[Dataset items]
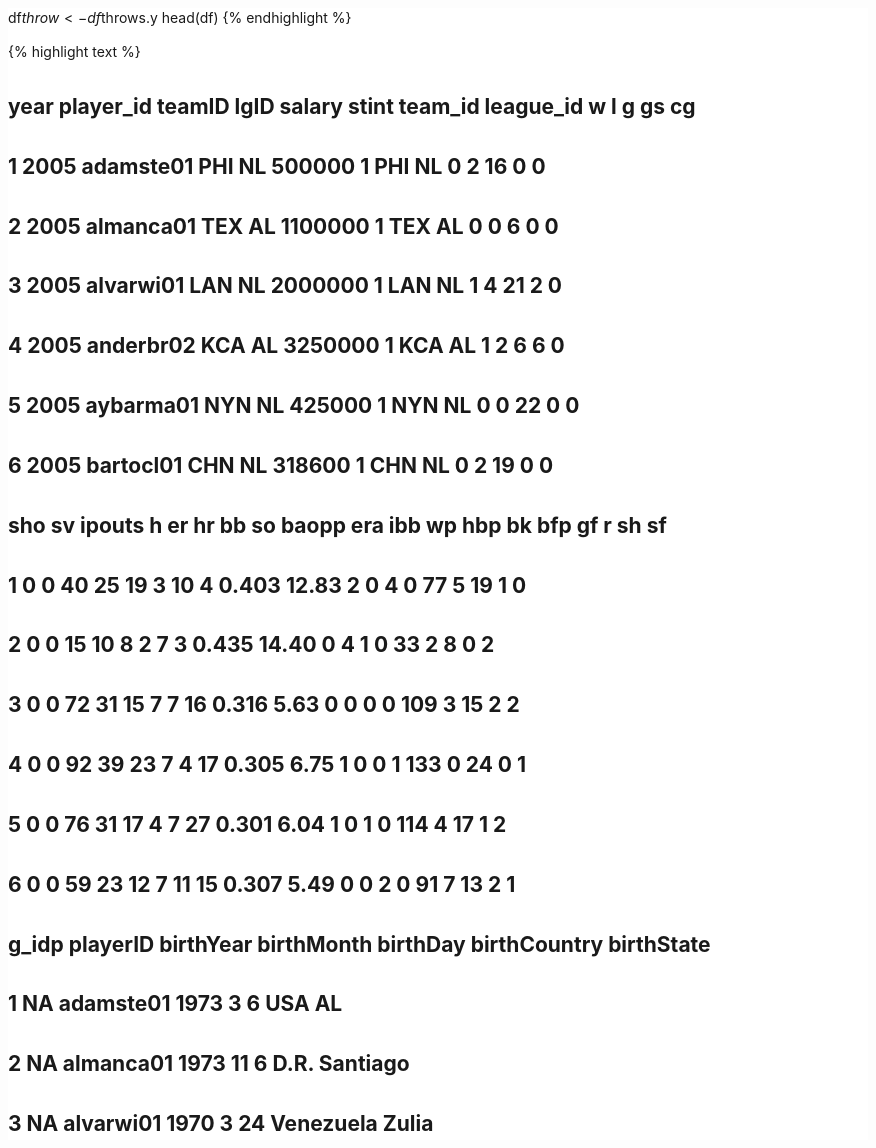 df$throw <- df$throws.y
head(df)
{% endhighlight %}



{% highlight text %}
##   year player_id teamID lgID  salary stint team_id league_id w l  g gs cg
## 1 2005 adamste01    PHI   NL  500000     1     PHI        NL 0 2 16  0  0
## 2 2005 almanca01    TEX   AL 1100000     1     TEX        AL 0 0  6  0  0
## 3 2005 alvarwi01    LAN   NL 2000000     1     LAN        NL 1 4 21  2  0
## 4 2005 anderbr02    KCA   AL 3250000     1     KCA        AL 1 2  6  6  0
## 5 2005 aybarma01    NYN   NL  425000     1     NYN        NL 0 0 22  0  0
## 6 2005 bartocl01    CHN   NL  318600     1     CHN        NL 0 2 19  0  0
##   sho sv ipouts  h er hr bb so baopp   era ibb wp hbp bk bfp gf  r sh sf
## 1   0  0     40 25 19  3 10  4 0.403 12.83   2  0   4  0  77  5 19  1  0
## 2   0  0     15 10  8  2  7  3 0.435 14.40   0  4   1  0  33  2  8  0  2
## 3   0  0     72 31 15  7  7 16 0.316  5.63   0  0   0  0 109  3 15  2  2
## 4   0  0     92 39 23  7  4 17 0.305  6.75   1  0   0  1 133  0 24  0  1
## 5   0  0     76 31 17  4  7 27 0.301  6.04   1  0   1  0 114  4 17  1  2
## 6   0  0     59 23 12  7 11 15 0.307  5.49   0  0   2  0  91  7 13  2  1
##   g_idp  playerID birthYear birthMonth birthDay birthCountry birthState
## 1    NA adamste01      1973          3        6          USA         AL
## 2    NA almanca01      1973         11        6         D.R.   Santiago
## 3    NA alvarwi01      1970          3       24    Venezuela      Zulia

...

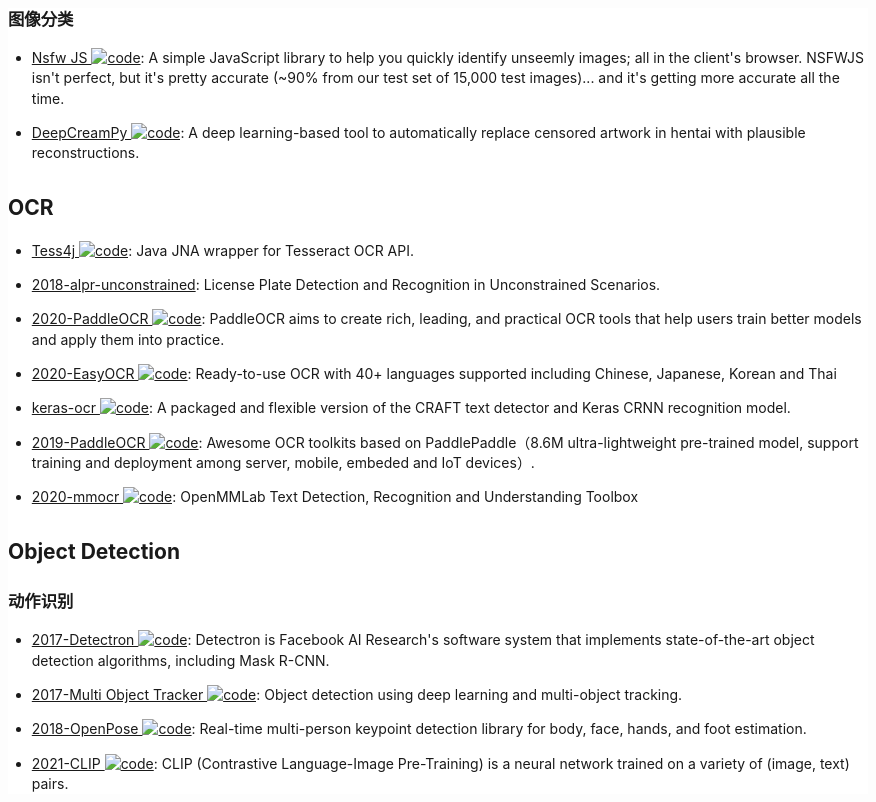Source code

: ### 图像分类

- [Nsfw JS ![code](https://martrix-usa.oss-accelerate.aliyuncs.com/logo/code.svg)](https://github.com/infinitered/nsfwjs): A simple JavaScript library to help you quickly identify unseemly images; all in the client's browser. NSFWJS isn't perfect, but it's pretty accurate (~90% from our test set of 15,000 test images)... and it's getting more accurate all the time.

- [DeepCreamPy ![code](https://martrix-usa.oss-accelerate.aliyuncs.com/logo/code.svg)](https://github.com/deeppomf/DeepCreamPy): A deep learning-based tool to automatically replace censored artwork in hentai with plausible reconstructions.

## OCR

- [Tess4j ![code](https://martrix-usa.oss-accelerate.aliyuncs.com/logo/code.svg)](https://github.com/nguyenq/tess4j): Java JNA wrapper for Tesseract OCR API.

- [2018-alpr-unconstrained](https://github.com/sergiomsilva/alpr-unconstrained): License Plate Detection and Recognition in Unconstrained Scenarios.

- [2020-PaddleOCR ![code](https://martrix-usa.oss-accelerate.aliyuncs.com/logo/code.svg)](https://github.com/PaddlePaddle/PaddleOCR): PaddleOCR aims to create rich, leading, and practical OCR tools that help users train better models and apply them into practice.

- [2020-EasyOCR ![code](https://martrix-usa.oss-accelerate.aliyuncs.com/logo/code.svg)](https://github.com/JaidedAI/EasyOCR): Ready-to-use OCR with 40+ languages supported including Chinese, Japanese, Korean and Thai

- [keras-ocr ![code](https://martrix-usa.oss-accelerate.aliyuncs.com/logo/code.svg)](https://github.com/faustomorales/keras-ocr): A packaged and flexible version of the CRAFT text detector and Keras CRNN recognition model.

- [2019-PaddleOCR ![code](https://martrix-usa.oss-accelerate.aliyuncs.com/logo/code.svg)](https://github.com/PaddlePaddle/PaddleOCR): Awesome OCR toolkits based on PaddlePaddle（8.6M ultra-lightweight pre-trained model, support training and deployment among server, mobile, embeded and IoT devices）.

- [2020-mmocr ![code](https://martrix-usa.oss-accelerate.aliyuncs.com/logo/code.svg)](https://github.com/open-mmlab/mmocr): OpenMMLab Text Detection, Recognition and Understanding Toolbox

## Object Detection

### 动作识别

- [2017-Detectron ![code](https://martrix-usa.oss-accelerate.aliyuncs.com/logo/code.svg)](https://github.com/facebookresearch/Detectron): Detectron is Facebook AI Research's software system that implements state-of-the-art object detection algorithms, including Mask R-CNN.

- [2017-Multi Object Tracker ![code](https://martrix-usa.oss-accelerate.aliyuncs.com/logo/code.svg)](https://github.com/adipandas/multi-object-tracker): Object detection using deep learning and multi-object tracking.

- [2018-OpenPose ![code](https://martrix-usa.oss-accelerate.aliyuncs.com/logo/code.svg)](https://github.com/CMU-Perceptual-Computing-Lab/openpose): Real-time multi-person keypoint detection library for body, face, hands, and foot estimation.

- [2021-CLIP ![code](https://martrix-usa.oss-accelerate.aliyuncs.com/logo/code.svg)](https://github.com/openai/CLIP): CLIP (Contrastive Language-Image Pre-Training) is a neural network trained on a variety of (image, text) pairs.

---

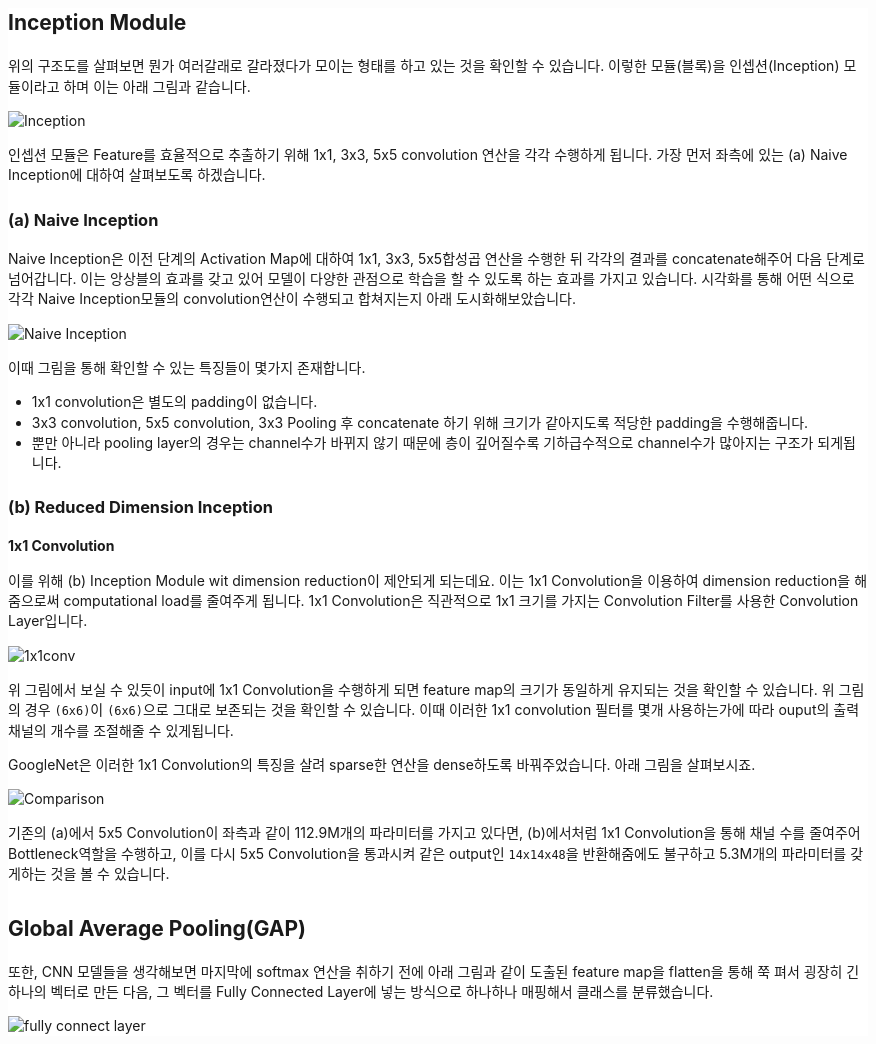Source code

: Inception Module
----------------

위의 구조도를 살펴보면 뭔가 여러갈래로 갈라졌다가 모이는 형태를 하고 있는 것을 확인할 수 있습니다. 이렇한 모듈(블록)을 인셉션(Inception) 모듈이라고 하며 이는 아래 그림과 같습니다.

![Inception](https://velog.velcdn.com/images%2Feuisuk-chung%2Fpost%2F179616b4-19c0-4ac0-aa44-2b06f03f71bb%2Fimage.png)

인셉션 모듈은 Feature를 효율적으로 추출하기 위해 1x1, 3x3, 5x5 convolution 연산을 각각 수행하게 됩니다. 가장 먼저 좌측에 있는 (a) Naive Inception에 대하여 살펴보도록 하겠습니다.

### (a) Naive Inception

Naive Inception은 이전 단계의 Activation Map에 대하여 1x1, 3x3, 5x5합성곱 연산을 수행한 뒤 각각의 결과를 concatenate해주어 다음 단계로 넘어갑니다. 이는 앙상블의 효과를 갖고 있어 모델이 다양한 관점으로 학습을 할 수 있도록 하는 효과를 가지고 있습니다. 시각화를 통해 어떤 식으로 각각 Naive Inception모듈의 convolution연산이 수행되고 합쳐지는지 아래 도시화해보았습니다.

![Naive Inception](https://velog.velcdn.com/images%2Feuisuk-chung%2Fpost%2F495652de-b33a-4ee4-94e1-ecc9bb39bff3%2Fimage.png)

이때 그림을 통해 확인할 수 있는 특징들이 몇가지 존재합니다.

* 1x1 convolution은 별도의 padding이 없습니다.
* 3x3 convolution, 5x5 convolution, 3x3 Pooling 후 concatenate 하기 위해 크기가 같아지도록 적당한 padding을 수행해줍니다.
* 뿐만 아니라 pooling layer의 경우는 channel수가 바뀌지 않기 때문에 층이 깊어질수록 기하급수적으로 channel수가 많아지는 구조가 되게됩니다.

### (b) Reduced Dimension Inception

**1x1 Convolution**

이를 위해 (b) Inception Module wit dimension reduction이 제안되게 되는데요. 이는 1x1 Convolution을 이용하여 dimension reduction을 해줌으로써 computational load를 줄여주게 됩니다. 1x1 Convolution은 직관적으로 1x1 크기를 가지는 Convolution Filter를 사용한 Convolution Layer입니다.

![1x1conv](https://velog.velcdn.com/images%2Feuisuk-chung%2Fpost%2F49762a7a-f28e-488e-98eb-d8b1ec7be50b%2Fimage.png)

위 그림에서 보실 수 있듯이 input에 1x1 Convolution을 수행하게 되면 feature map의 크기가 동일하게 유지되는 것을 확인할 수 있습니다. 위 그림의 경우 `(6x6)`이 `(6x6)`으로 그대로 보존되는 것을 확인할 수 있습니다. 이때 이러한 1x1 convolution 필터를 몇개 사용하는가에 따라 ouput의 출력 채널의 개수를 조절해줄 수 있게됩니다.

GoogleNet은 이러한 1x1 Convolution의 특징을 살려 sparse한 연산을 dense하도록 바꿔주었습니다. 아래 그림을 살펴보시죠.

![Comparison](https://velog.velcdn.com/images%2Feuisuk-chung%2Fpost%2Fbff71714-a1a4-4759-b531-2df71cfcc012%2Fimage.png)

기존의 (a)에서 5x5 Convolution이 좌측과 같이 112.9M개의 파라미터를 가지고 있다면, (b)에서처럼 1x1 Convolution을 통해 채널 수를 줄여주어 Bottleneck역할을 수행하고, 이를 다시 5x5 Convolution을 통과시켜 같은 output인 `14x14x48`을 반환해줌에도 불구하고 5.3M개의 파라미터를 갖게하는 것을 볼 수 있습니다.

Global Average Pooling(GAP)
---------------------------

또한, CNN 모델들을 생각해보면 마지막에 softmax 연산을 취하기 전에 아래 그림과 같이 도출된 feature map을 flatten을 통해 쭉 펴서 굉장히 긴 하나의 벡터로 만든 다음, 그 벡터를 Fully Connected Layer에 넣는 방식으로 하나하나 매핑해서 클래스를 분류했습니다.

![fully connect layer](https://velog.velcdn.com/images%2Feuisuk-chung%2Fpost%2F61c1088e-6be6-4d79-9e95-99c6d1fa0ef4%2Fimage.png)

What is needed - Once the line with "df$throw <- df$throws.y" has been found above, output that line and every later line exactly, stopping after the line with "## 6 2005 bartocl01", and omit the pictures.

Response box -
 df$throw <- df$throws.y
head(df)
{% endhighlight %}



{% highlight text %}
##   year player_id teamID lgID  salary stint team_id league_id w l  g gs cg
## 1 2005 adamste01    PHI   NL  500000     1     PHI        NL 0 2 16  0  0
## 2 2005 almanca01    TEX   AL 1100000     1     TEX        AL 0 0  6  0  0
## 3 2005 alvarwi01    LAN   NL 2000000     1     LAN        NL 1 4 21  2  0
## 4 2005 anderbr02    KCA   AL 3250000     1     KCA        AL 1 2  6  6  0
## 5 2005 aybarma01    NYN   NL  425000     1     NYN        NL 0 0 22  0  0
## 6 2005 bartocl01    CHN   NL  318600     1     CHN        NL 0 2 19  0  0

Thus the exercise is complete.